L'édito de Pascal Boniface

Responsabilité de protéger ou ingérence ?

Édito
30 mars 2011
Le point de vue de Pascal Boniface
Au lendemain de la conférence de Londres sur la Libye, on peut se demander si la mission des troupes engagées, en vertu de la résolution 1973, n’est pas en train subrepticement de changer de sens. On passe, sans le dire officiellement, de la responsabilité de protéger au changement de régime. L’objectif de la 1973 a été atteint, on a évité le massacre annoncé par Kadhafi sur Benghazi. Faut-il dès lors continuer les bombardements sur les troupes qui lui sont restées fidèles ? Ne passe-t-on pas alors au statut de cobelligérants au côté des insurgés ? On peut certes partir du principe que tant que Kadhafi est au pouvoir, la population libyenne ne sera pas en sécurité et que la disproportion des forces, le manque d’équipement ou d’entraînement des insurgés doit nous conduire à les aider. Mais concrètement, on change le sens de la mission, car on se situerait clairement dans une option de changement de régime, objectif exclu lors du vote au Conseil de sécurité. Il n’est pas certain que la coalition qui a été mise en place en vertu de la résolution 1973, puisse y survivre longtemps.

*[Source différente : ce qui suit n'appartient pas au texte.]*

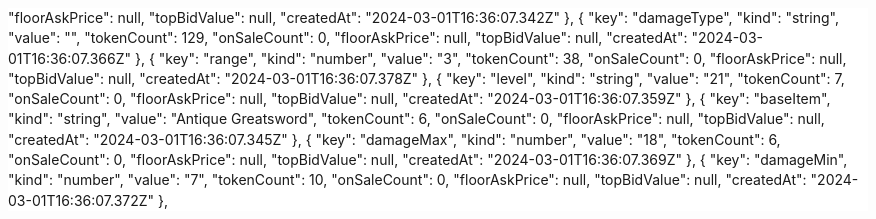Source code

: "floorAskPrice": null,
"topBidValue": null,
"createdAt": "2024-03-01T16:36:07.342Z"
},
{
"key": "damageType",
"kind": "string",
"value": "",
"tokenCount": 129,
"onSaleCount": 0,
"floorAskPrice": null,
"topBidValue": null,
"createdAt": "2024-03-01T16:36:07.366Z"
},
{
"key": "range",
"kind": "number",
"value": "3",
"tokenCount": 38,
"onSaleCount": 0,
"floorAskPrice": null,
"topBidValue": null,
"createdAt": "2024-03-01T16:36:07.378Z"
},
{
"key": "level",
"kind": "string",
"value": "21",
"tokenCount": 7,
"onSaleCount": 0,
"floorAskPrice": null,
"topBidValue": null,
"createdAt": "2024-03-01T16:36:07.359Z"
},
{
"key": "baseItem",
"kind": "string",
"value": "Antique Greatsword",
"tokenCount": 6,
"onSaleCount": 0,
"floorAskPrice": null,
"topBidValue": null,
"createdAt": "2024-03-01T16:36:07.345Z"
},
{
"key": "damageMax",
"kind": "number",
"value": "18",
"tokenCount": 6,
"onSaleCount": 0,
"floorAskPrice": null,
"topBidValue": null,
"createdAt": "2024-03-01T16:36:07.369Z"
},
{
"key": "damageMin",
"kind": "number",
"value": "7",
"tokenCount": 10,
"onSaleCount": 0,
"floorAskPrice": null,
"topBidValue": null,
"createdAt": "2024-03-01T16:36:07.372Z"
},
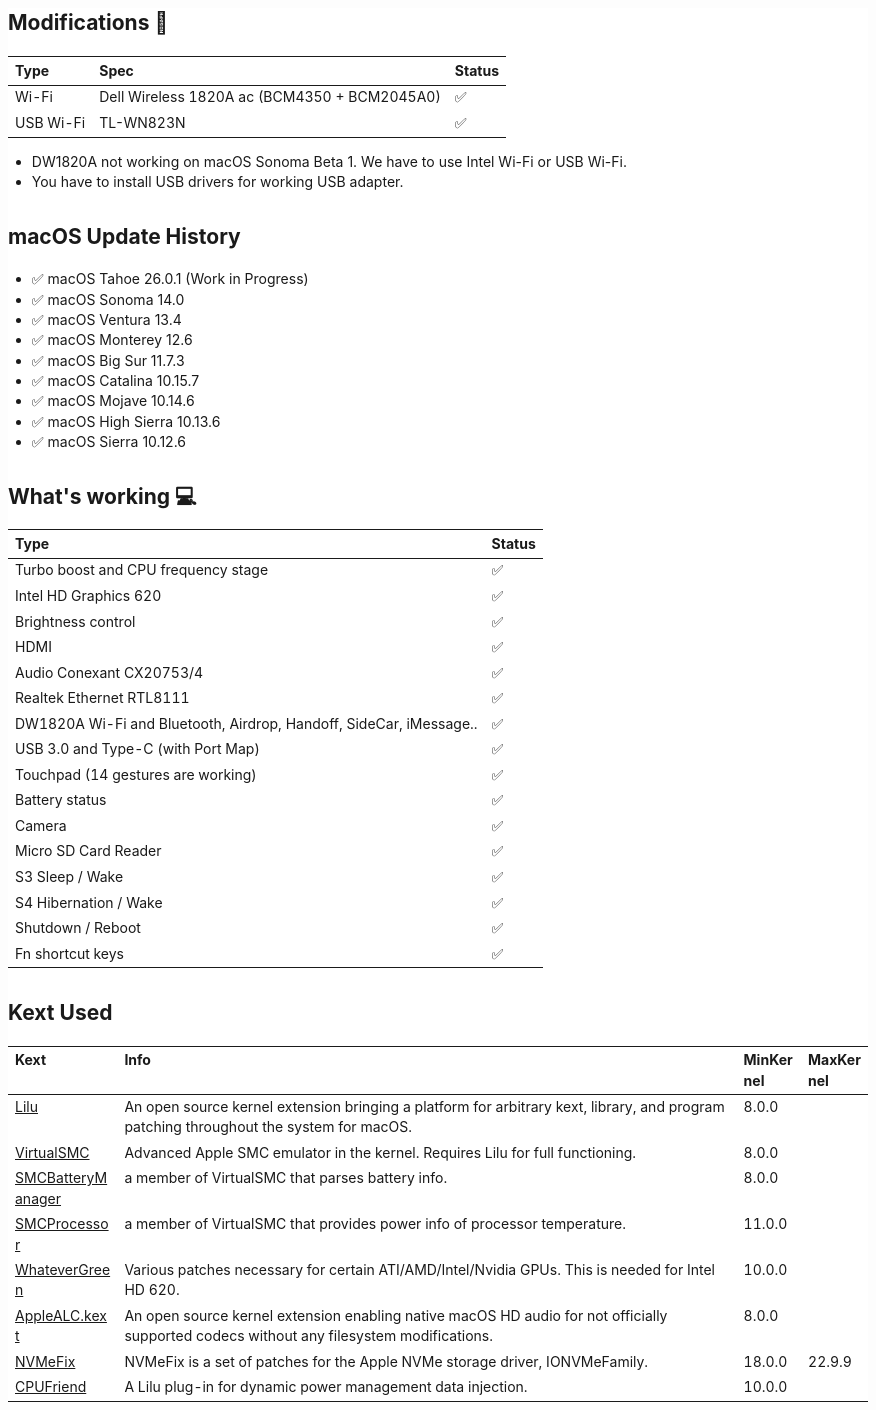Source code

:## Modifications  🔨
Type | Spec | Status
:---------|:---------|:----------
Wi-Fi | Dell Wireless 1820A ac (BCM4350 + BCM2045A0) | ✅
USB Wi-Fi | TL-WN823N | ✅ 

- DW1820A not working on macOS Sonoma Beta 1. We have to use Intel Wi-Fi or USB Wi-Fi.
- You have to install USB drivers for working USB adapter.

## macOS Update History
- ✅ macOS Tahoe 26.0.1 (Work in Progress)
- ✅ macOS Sonoma 14.0
- ✅ macOS Ventura 13.4
- ✅ macOS Monterey 12.6
- ✅ macOS Big Sur 11.7.3
- ✅ macOS Catalina 10.15.7
- ✅ macOS Mojave 10.14.6
- ✅ macOS High Sierra 10.13.6
- ✅ macOS Sierra 10.12.6

## What's working  💻
Type | Status
:---------|:---------
Turbo boost and CPU frequency stage |  ✅
Intel HD Graphics 620              |  ✅
Brightness control                  |  ✅
HDMI                                |  ✅
Audio Conexant CX20753/4            |  ✅
Realtek Ethernet RTL8111            |  ✅
DW1820A Wi-Fi and Bluetooth, Airdrop, Handoff, SideCar, iMessage..         |  ✅
USB 3.0 and Type-C (with Port Map)        |  ✅
Touchpad (14 gestures are working)   |  ✅
Battery status   |  ✅
Camera   |  ✅
Micro SD Card Reader | ✅
S3 Sleep / Wake   |  ✅
S4 Hibernation / Wake   |  ✅
Shutdown / Reboot   |  ✅
Fn shortcut keys   |  ✅
  
## Kext Used
Kext | Info | MinKernel | MaxKernel
:---------|:---------|:---------|:---------
[Lilu](https://github.com/acidanthera/Lilu) | An open source kernel extension bringing a platform for arbitrary kext, library, and program patching throughout the system for macOS. | 8.0.0 |  
[VirtualSMC](https://github.com/acidanthera/VirtualSMC) | Advanced Apple SMC emulator in the kernel. Requires Lilu for full functioning. | 8.0.0 |  
[SMCBatteryManager](https://github.com/acidanthera/VirtualSMC) | a member of VirtualSMC that parses battery info. | 8.0.0 |  
[SMCProcessor](https://github.com/acidanthera/VirtualSMC) | a member of VirtualSMC that provides power info of processor temperature. | 11.0.0 |  
[WhateverGreen](https://github.com/acidanthera/WhateverGreen) | Various patches necessary for certain ATI/AMD/Intel/Nvidia GPUs. This is needed for Intel HD 620. | 10.0.0 |  
[AppleALC.kext](https://github.com/acidanthera/AppleALC) | An open source kernel extension enabling native macOS HD audio for not officially supported codecs without any filesystem modifications. | 8.0.0 |  
[NVMeFix](https://github.com/acidanthera/NVMeFix) | NVMeFix is a set of patches for the Apple NVMe storage driver, IONVMeFamily. | 18.0.0 |  22.9.9
[CPUFriend](https://github.com/acidanthera/CPUFriend) | A Lilu plug-in for dynamic power management data injection. | 10.0.0 |  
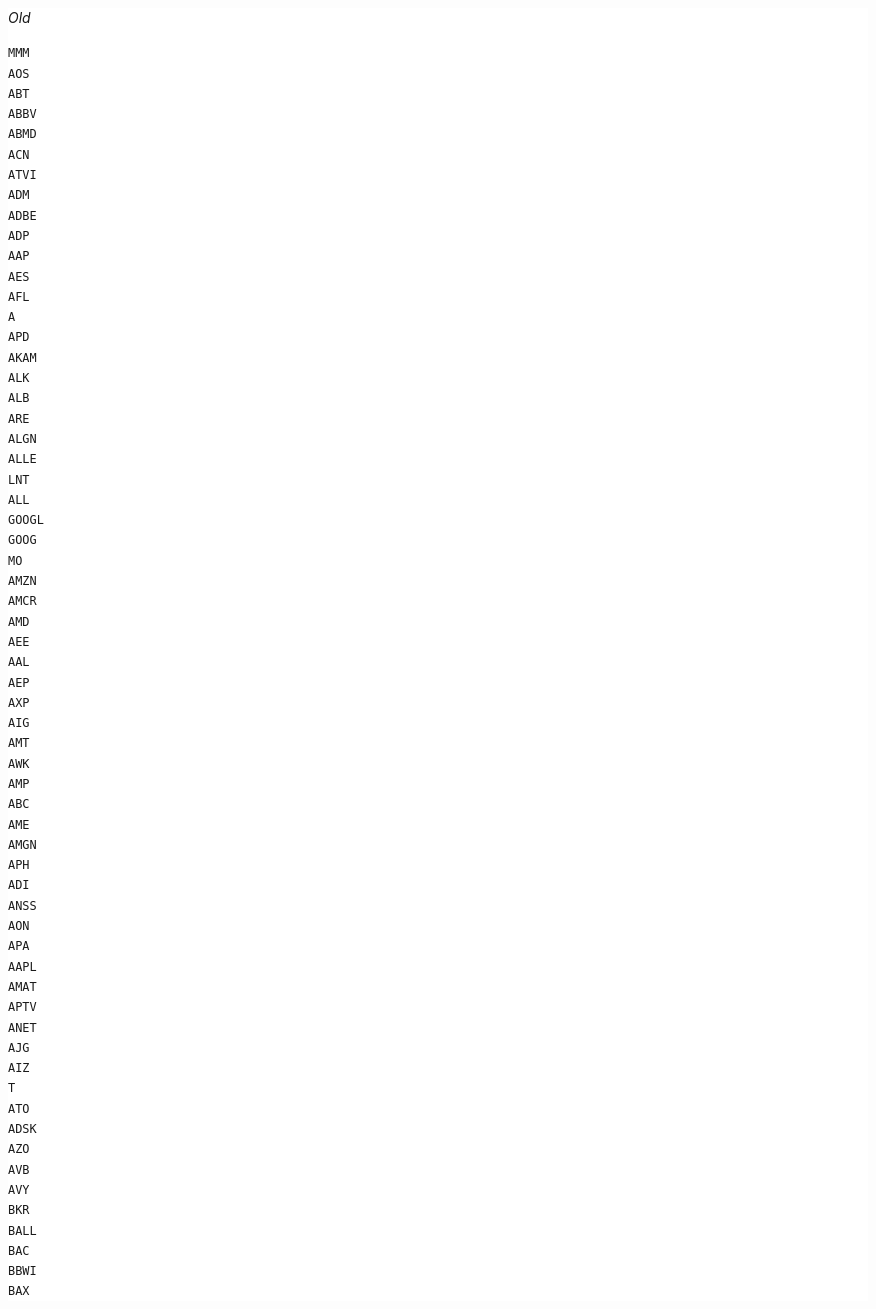 *Old*

    MMM
    AOS
    ABT
    ABBV
    ABMD
    ACN
    ATVI
    ADM
    ADBE
    ADP
    AAP
    AES
    AFL
    A
    APD
    AKAM
    ALK
    ALB
    ARE
    ALGN
    ALLE
    LNT
    ALL
    GOOGL
    GOOG
    MO
    AMZN
    AMCR
    AMD
    AEE
    AAL
    AEP
    AXP
    AIG
    AMT
    AWK
    AMP
    ABC
    AME
    AMGN
    APH
    ADI
    ANSS
    AON
    APA
    AAPL
    AMAT
    APTV
    ANET
    AJG
    AIZ
    T
    ATO
    ADSK
    AZO
    AVB
    AVY
    BKR
    BALL
    BAC
    BBWI
    BAX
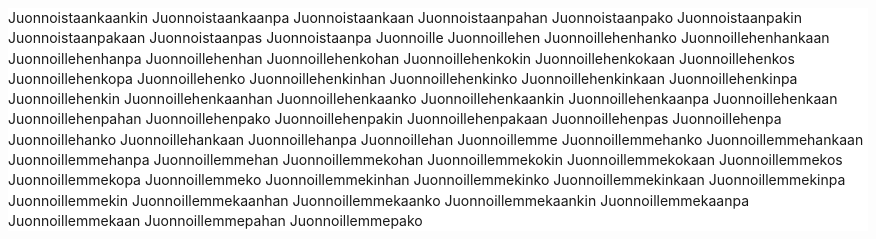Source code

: Juonnoistaankaankin
Juonnoistaankaanpa
Juonnoistaankaan
Juonnoistaanpahan
Juonnoistaanpako
Juonnoistaanpakin
Juonnoistaanpakaan
Juonnoistaanpas
Juonnoistaanpa
Juonnoille
Juonnoillehen
Juonnoillehenhanko
Juonnoillehenhankaan
Juonnoillehenhanpa
Juonnoillehenhan
Juonnoillehenkohan
Juonnoillehenkokin
Juonnoillehenkokaan
Juonnoillehenkos
Juonnoillehenkopa
Juonnoillehenko
Juonnoillehenkinhan
Juonnoillehenkinko
Juonnoillehenkinkaan
Juonnoillehenkinpa
Juonnoillehenkin
Juonnoillehenkaanhan
Juonnoillehenkaanko
Juonnoillehenkaankin
Juonnoillehenkaanpa
Juonnoillehenkaan
Juonnoillehenpahan
Juonnoillehenpako
Juonnoillehenpakin
Juonnoillehenpakaan
Juonnoillehenpas
Juonnoillehenpa
Juonnoillehanko
Juonnoillehankaan
Juonnoillehanpa
Juonnoillehan
Juonnoillemme
Juonnoillemmehanko
Juonnoillemmehankaan
Juonnoillemmehanpa
Juonnoillemmehan
Juonnoillemmekohan
Juonnoillemmekokin
Juonnoillemmekokaan
Juonnoillemmekos
Juonnoillemmekopa
Juonnoillemmeko
Juonnoillemmekinhan
Juonnoillemmekinko
Juonnoillemmekinkaan
Juonnoillemmekinpa
Juonnoillemmekin
Juonnoillemmekaanhan
Juonnoillemmekaanko
Juonnoillemmekaankin
Juonnoillemmekaanpa
Juonnoillemmekaan
Juonnoillemmepahan
Juonnoillemmepako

La résolution 1973 a été saluée parce qu’elle mettait en œuvre le nouveau concept de « responsabilité de protéger ». Celui-ci se distingue de l’ingérence, qui n’est qu’une politique de puissance classique déguisée sous des bons sentiments. La responsabilité de protéger correspond une situation d’urgence, pour éviter des crimes de guerre, des massacres, des crimes contre l’humanité. Elle est décidée conjointement par les représentants de la communauté internationale, par un vote au Conseil de sécurité. Rien à voir avec une guerre unilatérale déclenchée en toute illégalité, fût-ce contre un dictateur. Ceux qui privilégiaient l’ingérence sur la responsabilité de protéger mettaient en avant le fait que la Russie ou la Chine feraient toujours obstacle à son évocation au Conseil de sécurité. La résolution 1973 est venue les démentir, ni Pékin ni Moscou n’a voulu être tenu responsable, par un vote négatif, d’un massacre qui s’annonçait certain.

Passer de la responsabilité de protéger à l’ingérence classique revient à délégitimer la première. Il sera plus difficile à l’avenir de l’évoquer si elle n’apparaît que comme une ruse pour faire accepter ce qui était refusé, à savoir un changement de régime par la guerre. Les pays réticents à voter en faveur d’une intervention militaire pour protéger une population menacée, verront leur suspicion renforcée.

Ce qui se joue en Libye, c’est l’avenir du concept de la responsabilité de protéger. Kadhafi est trop isolé sur le plan international pour se maintenir au pouvoir très longtemps. À terme il tombera. Mais le prix à payer pour sa chute sera moins lourd s’il tombe victime de son isolement que par une solution militaire extérieure, qui viendrait délégitimer le concept de la responsabilité de protéger.